Schüllers Tod auf dem Motorrad im vergangenen Herbst hat die Musicalszene geschockt. An diesem Abend wird der „Micha“ emotional geehrt. Auf der LED-Wand erscheint der Satz: „Deine Spuren bleiben.“ Seine Partnerin Karin und deren Sohn Cosmin führen die Agentur in seinem Sinne weiter. Die Musicalpeople seien wie eine Familie, sagt Karin, „sie hat uns aufgefangen“. Die Show hat sich weiterentwickelt: neue Lichttechnik, große LED-Wand, ein Sound, der immer noch kraftvoller wird.

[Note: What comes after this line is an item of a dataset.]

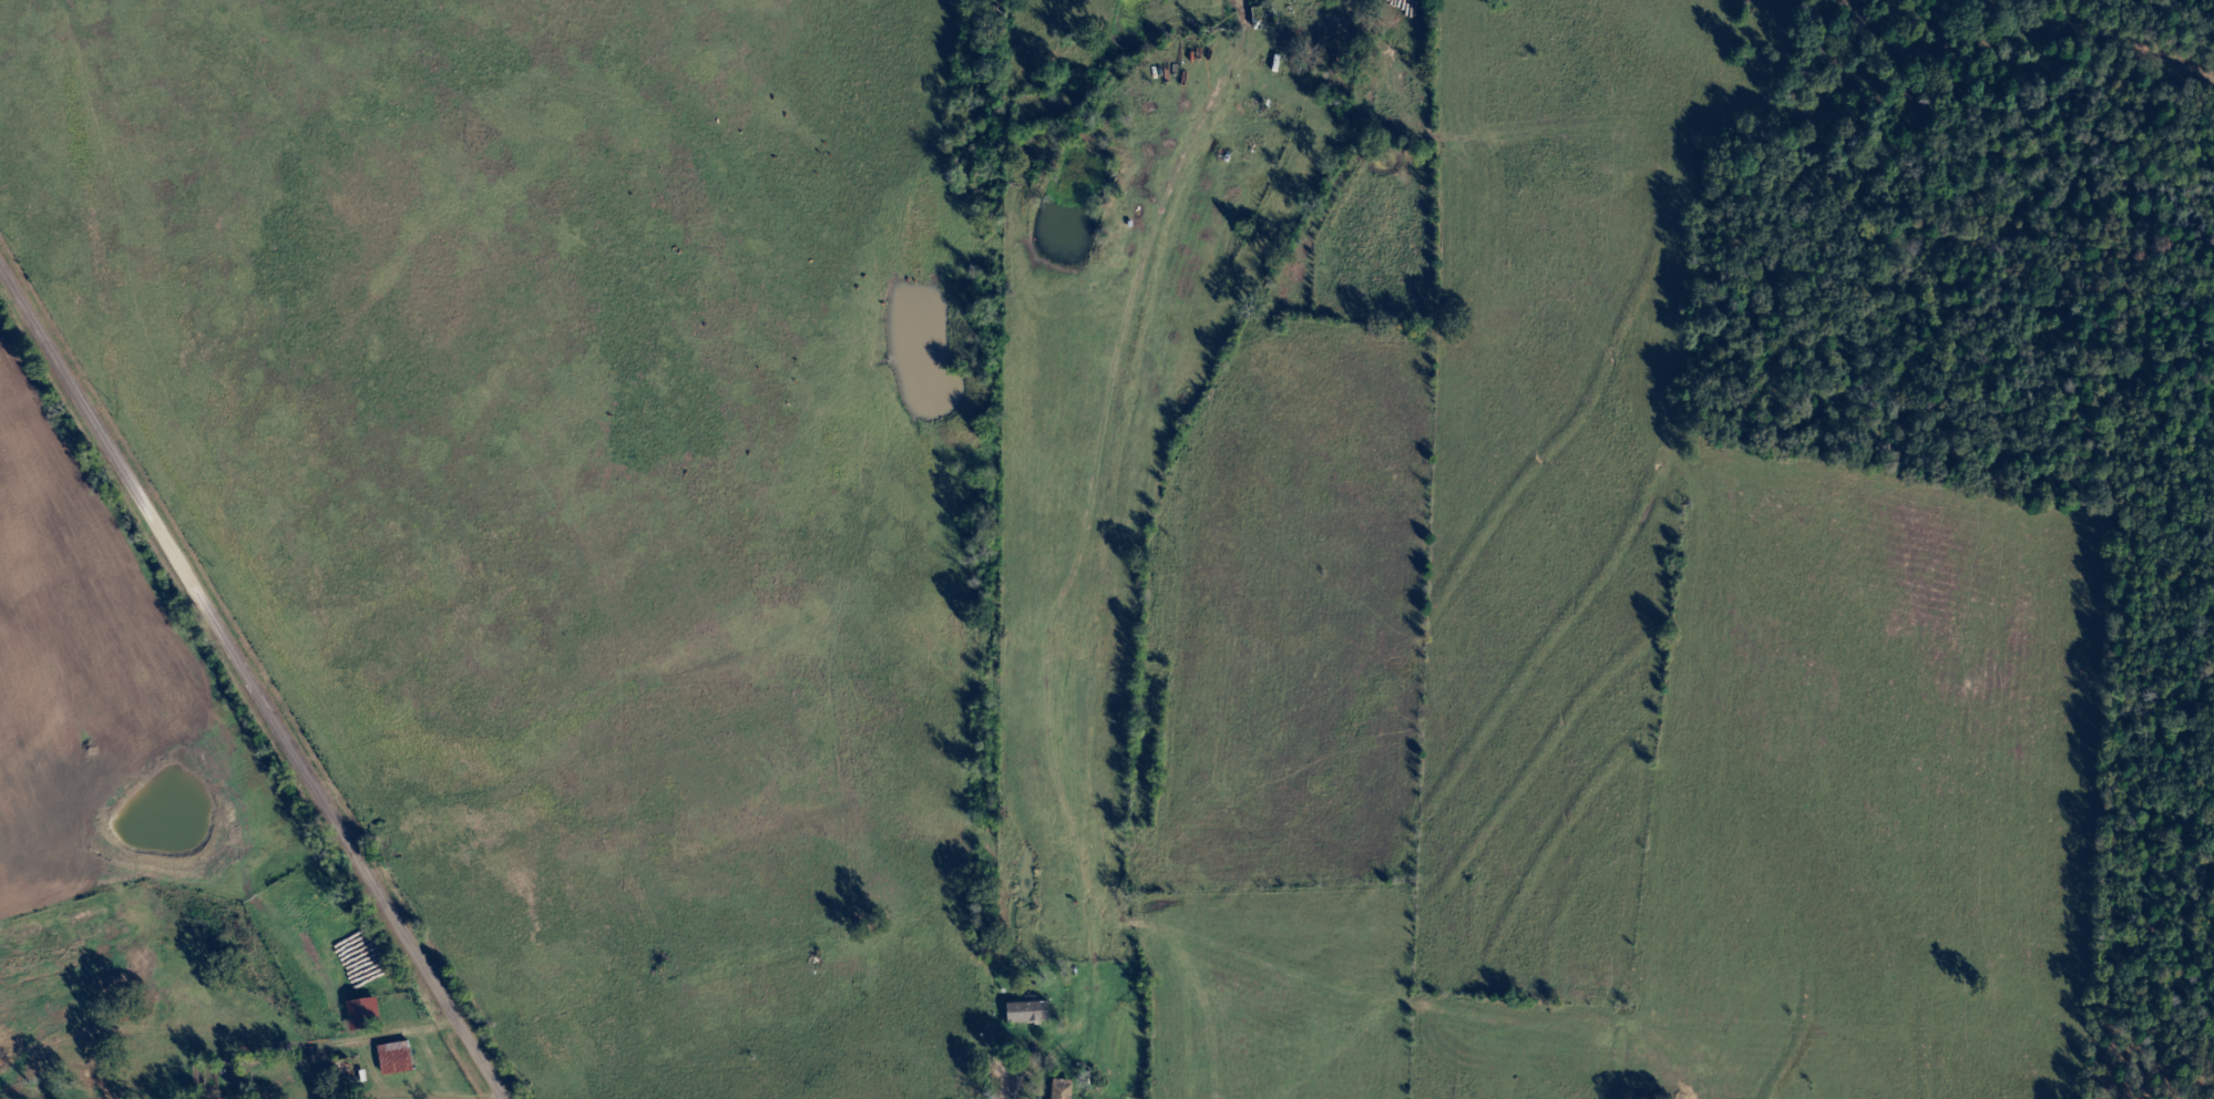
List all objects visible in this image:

Schüllers Dramaturgie: Von Ohrwürmern bis zu Balladen
Aus der Fülle der Greatest Hits hat Schüller einst eine kluge Dramaturgie konzipiert – schnelle Ohrwürmer zum Mittanzen, Balladen zum Träumen. Der Abend spannt den Bogen vom Auftaktsong „Aber bitte mit Sahne“ bis zu „Thank You for the Music“ als dritte Zugabe. Dazwischen betritt man das „ehrenwerte Haus“, trinkt „Griechischen Wein“, erlebt sein „Waterloo“ – und singt stets lauthals mit.
Für Karim Khawatmi ist der Abend auch persönlich aufgeladen. Bei den Proben zu „Ich war noch niemals in New York“ lernte er 2010 in Stuttgart nicht nur seine heutige Ehefrau kennen, sondern auch Udo Jürgens. „Ich habe mir fast in die Hosen gemacht, als er vor der Probebühne stand“, erinnert er sich. Später fotografierte Khawatmi auf Wunsch des 2014 verstorbenen Entertainers dessen letztes Album.
Musicalpeople und Stage Entertainment füllen Theater bis zum Rand
Veranstaltet wird die Tribute-Show von Musicalpeople mit der Stage Entertainment. Auch in Hamburg füllt das Format das Musicaltheater bis zum Rand – ein Signal, das man aufmerksam registriert. Gut möglich also, dass eines Tages auch die Original-Musicals rund um die Hits nach Stuttgart zurückkehren.
An diesem Abend zählt die unmittelbare Wirkung: Diese überschäumende, ansteckende Fröhlichkeit ist weit mehr als Nostalgie – sie ist ein Lebensgefühl. Und sie tut, gerade in harten Zeiten, verdammt gut.
„Queens on Stage“: Neues Konzertformat angekündigt
Stillstand ist bei Musicalpeople keine Option. Am 8. Juni feiert das neue Konzertformat „Queens on Stage“ Premiere im Apollo-Theater. Mit Willemijn Verkaik, Aisata Blackman und Marle Martens stehen drei der bekanntesten Killer Queens aus „We Will Rock You“ mit der musicalpeople-Band auf der Bühne – drei starke Stimmen, ein neues Live-Erlebnis.